Ce n’est pas une biographie, mais la réunion de tout ce qui a trait à la plume de cet homme qui a mangé du cinéma toute sa vie et qui a animé la Cinémathèque Française, chargée de conserver et de programmer des films.
Adolescent, à la fin des années 20, il admire les films muets, plus tard il les rassemble et les projette, tout en découvrant et valorisant le cinéma parlant. Langlois aime les cinémas, il sauvegarde le muet mais il admire aussi John Ford, Rosselini, Cocteau et encourage ceux de son temps, Godard, Chabrol, Philippe Garrel. Au fil des pages, un ogre se dessinne qui veut tout conserver, ne pas sélectionner, non, surtout rester ouvert. Il clame, souvent : « Il y a de mauvais films qui restent de mauvais films, mais qui, avec le temps, peuvent devenir extraordinaires ! » et prône l’importance du doute. On le dit colérique, désorganisé, Malraux le remercie en 68 or une mobilisation internationale lui permet de garder sa place et de sauver de l’oubli des milliers de films. Il peut écrire sur chacun d’eux, qu’ils soient italiens, scandinaves, grec, américain ou français.
Vous trouvez ici des entretiens accordés à des journaux comme « les Cahiers du Cinéma ». En 62, il répond à Eric Rohmer et déclare:
« Indépendamment de la collection, une cinémathèque, c’est un musée avec une salle de projection. Dans ce musée, il faut pouvoir initier les masses et donner satisfaction aux cent personnes qui s’intéressent passionnémment au patrimoine cinématographique ».
Vous lirez avec passion des interviews mais surtout des carnets de notes, des programmes pour la cinémathèque (il écrivait tout et tout seul), des récits de voyages… Se constitue au fil des pages une autobiographie de ce Monsieur Cinéma du 20è siècle et une histoire subjective du cinéma.

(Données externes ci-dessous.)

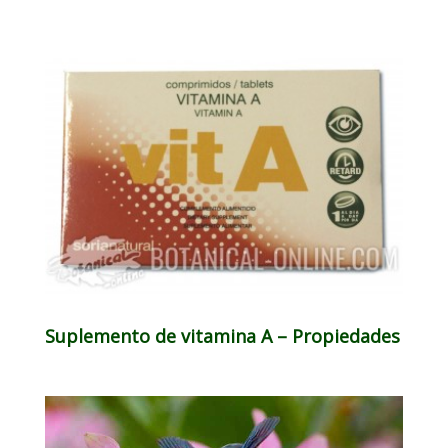
Suplemento de vitamina A – Propiedades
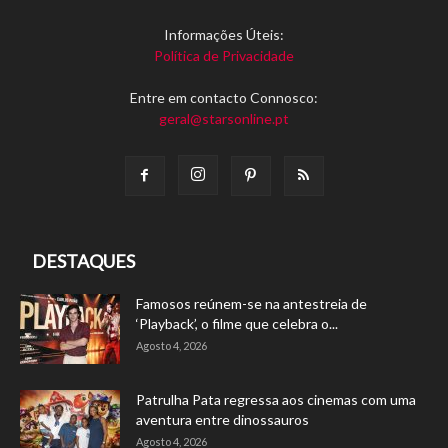
Informações Úteis:
Política de Privacidade
Entre em contacto Connosco:
geral@starsonline.pt
DESTAQUES
Famosos reúnem-se na antestreia de
‘Playback’, o filme que celebra o...
Agosto 4, 2026
Patrulha Pata regressa aos cinemas com uma
aventura entre dinossauros
Agosto 4, 2026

La passion de cet homme est contagieuse parce que cet homme est pédagogue. Un exemple. Il est spécialiste, entre autres, du cinéma muet et fait revivre Mélies par ces mots, Mélies, l’un de ces grands artisans du cinéma muet, inventeur des trucages au cinéma, auteur de « vingt mille lieues sous les mers » ou du « voyage dans la lune » :
« Georges Mélies est l’un de ceux qui personnifient pour toujours la Belle Epoque. A Paris, il passe sur les Grands Boulevards avec sa femme et ses maîtresses; mais dans l’ancienne propriété de la famille, à Montreuil sous bois, où il a construit en 1896, le premier studio de prises de vue au monde, c’est l’enfant qui renaît. Dans ses films, le grand bourgeois disparaît et c’est tout l’univers des livres dorés sur la tranche des distributions de prix qui revit ; celui des contes de fée revus par la lanterne magique, celui du tour du monde, celui des illustres funambules et de l’illusionisme, des faux meubles gothiques en peluche à franges ».

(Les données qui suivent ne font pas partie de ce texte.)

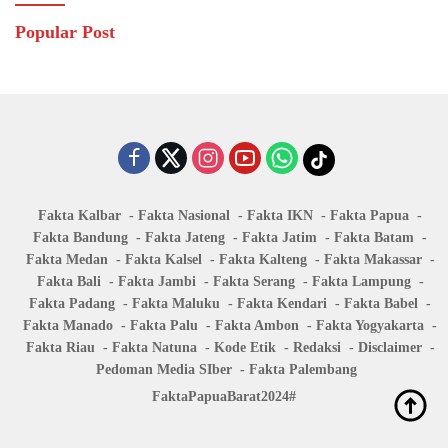
Popular Post
Fakta Kalbar
Fakta Nasional
Fakta IKN
Fakta Papua
Fakta Bandung
Fakta Jateng
Fakta Jatim
Fakta Batam
Fakta Medan
Fakta Kalsel
Fakta Kalteng
Fakta Makassar
Fakta Bali
Fakta Jambi
Fakta Serang
Fakta Lampung
Fakta Padang
Fakta Maluku
Fakta Kendari
Fakta Babel
Fakta Manado
Fakta Palu
Fakta Ambon
Fakta Yogyakarta
Fakta Riau
Fakta Natuna
Kode Etik
Redaksi
Disclaimer
Pedoman Media SIber
Fakta Palembang
FaktaPapuaBarat2024#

Langlois aime tellement le cinéma qu’il contamine le lecteur. A la Cinémathèque, qu’il crée en 1936, avec d’autres, comme le cinéaste Georges Franju, il présente les films qu’il programme. C’est un orateur mais aussi, et on le découvre, un homme qui aime écrire. Dès l’enfance. Avec une écriture accessible, proche de la parole.
Les pages de son carnet sont peut-être les plus belles du livre. Quand ce gamin né à Smyrne (aujourd'hui , Izmir, en Turquie) émigre en France, il déteste l’école. Son père se fâche. L’enfant s’évade au cinéma et dans ses rêveries. Il parlera toujours du cinéma comme d’un rêve et du spectateur comme d’ un « dormeur éveillé ». Le bac, il s’en moque ! Ce qui compte, c’est la vie intérieure. Il quitte même une salle d’examens en prétextant qu’il ne doit pas rater la sortie d’un film de Pabst.
Encore une citation picorée dans ce livre passionnant, ils sont signés de l’adolescent Langlois, dans les années 30 :
__ « Le rêve est si puissant en moi que je vis quand je rêve et qu’au contraire, je rêve quand je vis ».
Henri Langlois, Ecrits de cinéma. Une exposition a lieu à la Cinémathèque Française jusqu'au 3 août.